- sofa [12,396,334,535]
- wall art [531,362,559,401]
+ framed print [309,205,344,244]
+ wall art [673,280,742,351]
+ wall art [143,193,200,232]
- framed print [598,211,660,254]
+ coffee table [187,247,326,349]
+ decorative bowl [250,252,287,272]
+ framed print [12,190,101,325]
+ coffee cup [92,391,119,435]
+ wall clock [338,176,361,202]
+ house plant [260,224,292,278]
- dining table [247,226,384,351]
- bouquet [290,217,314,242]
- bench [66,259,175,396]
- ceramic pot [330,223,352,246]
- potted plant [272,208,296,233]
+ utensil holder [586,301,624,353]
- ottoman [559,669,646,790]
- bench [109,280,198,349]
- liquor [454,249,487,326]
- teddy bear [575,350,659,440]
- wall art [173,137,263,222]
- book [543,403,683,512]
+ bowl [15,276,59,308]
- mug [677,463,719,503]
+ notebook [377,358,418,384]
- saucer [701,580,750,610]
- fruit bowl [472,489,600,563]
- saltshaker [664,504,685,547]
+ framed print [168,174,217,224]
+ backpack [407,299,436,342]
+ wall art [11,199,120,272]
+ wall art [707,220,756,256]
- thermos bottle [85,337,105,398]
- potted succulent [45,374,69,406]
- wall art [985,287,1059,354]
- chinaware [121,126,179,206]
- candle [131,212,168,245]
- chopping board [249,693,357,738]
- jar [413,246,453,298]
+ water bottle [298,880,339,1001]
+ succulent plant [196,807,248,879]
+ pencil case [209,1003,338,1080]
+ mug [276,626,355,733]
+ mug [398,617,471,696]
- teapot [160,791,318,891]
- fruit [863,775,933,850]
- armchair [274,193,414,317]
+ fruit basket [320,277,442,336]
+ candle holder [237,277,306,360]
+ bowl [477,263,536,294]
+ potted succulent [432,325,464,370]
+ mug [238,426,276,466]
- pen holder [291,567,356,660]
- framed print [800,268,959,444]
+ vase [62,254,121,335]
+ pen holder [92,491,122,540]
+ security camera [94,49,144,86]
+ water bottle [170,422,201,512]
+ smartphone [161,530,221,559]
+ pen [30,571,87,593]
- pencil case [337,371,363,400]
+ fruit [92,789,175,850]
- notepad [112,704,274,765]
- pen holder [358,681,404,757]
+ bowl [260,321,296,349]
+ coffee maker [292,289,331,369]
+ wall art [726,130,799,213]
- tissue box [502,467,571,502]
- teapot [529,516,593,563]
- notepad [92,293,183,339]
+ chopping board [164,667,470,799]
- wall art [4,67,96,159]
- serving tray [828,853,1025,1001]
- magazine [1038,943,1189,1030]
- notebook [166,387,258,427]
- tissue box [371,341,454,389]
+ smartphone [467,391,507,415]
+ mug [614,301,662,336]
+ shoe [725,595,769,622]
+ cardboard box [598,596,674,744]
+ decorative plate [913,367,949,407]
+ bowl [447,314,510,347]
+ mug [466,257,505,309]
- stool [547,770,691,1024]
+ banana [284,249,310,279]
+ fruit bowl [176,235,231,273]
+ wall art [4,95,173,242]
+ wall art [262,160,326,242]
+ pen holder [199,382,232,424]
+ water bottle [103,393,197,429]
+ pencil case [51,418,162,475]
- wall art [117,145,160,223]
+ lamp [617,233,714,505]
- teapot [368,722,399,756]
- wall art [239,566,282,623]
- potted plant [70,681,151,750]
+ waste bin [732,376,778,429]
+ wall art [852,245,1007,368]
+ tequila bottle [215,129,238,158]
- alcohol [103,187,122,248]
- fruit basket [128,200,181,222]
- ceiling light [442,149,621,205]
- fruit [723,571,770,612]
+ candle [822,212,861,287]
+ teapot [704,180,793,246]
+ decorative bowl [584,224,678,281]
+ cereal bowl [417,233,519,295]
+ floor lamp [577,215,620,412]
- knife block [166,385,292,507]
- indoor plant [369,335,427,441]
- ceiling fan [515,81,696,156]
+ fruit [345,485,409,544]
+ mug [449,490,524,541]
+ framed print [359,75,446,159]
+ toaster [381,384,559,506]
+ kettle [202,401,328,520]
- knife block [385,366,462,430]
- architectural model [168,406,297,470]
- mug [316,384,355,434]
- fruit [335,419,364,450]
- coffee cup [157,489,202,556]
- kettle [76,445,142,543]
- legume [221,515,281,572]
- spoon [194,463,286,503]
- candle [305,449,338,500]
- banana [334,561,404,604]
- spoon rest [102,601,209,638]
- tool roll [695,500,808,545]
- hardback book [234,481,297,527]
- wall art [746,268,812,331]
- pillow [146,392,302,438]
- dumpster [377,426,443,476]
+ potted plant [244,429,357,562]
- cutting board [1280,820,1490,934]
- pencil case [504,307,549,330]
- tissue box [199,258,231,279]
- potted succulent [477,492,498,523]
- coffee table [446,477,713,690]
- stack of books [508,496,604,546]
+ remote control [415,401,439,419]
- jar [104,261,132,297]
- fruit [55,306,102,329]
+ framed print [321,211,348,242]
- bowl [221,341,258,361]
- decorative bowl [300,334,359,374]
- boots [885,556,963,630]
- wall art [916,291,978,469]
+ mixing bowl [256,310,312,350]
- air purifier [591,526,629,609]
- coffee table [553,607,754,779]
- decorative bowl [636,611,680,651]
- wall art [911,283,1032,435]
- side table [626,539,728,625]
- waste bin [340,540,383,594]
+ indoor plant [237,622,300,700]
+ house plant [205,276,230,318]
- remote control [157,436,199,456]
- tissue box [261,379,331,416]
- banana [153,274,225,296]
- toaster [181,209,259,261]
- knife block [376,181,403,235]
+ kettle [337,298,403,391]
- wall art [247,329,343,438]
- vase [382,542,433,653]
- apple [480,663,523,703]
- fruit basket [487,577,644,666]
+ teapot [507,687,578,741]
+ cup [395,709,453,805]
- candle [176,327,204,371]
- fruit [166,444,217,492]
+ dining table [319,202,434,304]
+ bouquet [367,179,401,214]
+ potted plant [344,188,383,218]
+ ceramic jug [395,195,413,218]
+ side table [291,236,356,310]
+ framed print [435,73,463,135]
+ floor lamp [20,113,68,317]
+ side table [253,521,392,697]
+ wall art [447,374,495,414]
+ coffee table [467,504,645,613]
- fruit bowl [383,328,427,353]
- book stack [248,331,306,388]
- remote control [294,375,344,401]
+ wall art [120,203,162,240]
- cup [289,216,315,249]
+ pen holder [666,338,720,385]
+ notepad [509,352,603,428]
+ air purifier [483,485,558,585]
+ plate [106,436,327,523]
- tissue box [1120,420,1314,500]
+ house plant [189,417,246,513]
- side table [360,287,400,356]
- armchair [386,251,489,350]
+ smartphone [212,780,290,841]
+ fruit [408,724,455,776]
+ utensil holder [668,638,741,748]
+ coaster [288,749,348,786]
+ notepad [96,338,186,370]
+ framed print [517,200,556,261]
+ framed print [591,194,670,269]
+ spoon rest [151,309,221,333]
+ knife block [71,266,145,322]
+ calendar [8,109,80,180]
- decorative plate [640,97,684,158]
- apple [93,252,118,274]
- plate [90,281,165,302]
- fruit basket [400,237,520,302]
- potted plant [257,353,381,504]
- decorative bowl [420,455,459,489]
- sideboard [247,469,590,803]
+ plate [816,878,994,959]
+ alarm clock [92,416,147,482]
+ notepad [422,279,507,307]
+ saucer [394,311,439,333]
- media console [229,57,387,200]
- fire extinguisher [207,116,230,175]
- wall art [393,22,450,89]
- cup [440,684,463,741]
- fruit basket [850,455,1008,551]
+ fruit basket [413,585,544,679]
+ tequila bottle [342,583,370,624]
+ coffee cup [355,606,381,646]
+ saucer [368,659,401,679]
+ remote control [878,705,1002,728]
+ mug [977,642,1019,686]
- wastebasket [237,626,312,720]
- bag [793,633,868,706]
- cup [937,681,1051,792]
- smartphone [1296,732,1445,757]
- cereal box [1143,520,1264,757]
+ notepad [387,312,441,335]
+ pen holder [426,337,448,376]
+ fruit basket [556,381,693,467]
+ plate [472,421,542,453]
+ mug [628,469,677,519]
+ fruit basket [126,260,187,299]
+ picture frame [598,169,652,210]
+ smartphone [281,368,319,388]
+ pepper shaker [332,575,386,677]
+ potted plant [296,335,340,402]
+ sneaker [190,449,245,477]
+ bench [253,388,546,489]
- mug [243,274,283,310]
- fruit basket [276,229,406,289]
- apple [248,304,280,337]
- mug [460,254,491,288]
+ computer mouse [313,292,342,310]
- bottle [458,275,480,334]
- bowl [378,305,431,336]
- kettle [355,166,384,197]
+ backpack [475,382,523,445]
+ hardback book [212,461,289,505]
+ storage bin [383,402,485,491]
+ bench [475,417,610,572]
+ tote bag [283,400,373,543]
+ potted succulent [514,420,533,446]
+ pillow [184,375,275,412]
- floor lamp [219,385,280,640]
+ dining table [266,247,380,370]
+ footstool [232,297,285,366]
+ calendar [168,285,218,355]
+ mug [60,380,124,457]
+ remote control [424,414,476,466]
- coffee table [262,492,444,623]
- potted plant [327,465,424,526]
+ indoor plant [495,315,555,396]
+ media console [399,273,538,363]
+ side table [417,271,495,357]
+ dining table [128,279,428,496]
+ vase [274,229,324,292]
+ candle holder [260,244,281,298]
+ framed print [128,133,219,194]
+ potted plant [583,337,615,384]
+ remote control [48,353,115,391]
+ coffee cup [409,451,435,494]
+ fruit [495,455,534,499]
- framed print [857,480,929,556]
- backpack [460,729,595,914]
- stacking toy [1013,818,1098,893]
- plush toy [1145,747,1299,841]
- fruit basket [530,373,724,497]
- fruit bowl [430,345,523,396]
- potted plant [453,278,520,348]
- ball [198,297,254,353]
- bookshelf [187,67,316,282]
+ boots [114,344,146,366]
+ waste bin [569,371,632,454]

YOUR GOAL. The lines to copy are those in the records above containing the word "smartphone".

SOLUTION FOR THIS PROBLEM.
+ smartphone [161,530,221,559]
+ smartphone [467,391,507,415]
+ smartphone [212,780,290,841]
- smartphone [1296,732,1445,757]
+ smartphone [281,368,319,388]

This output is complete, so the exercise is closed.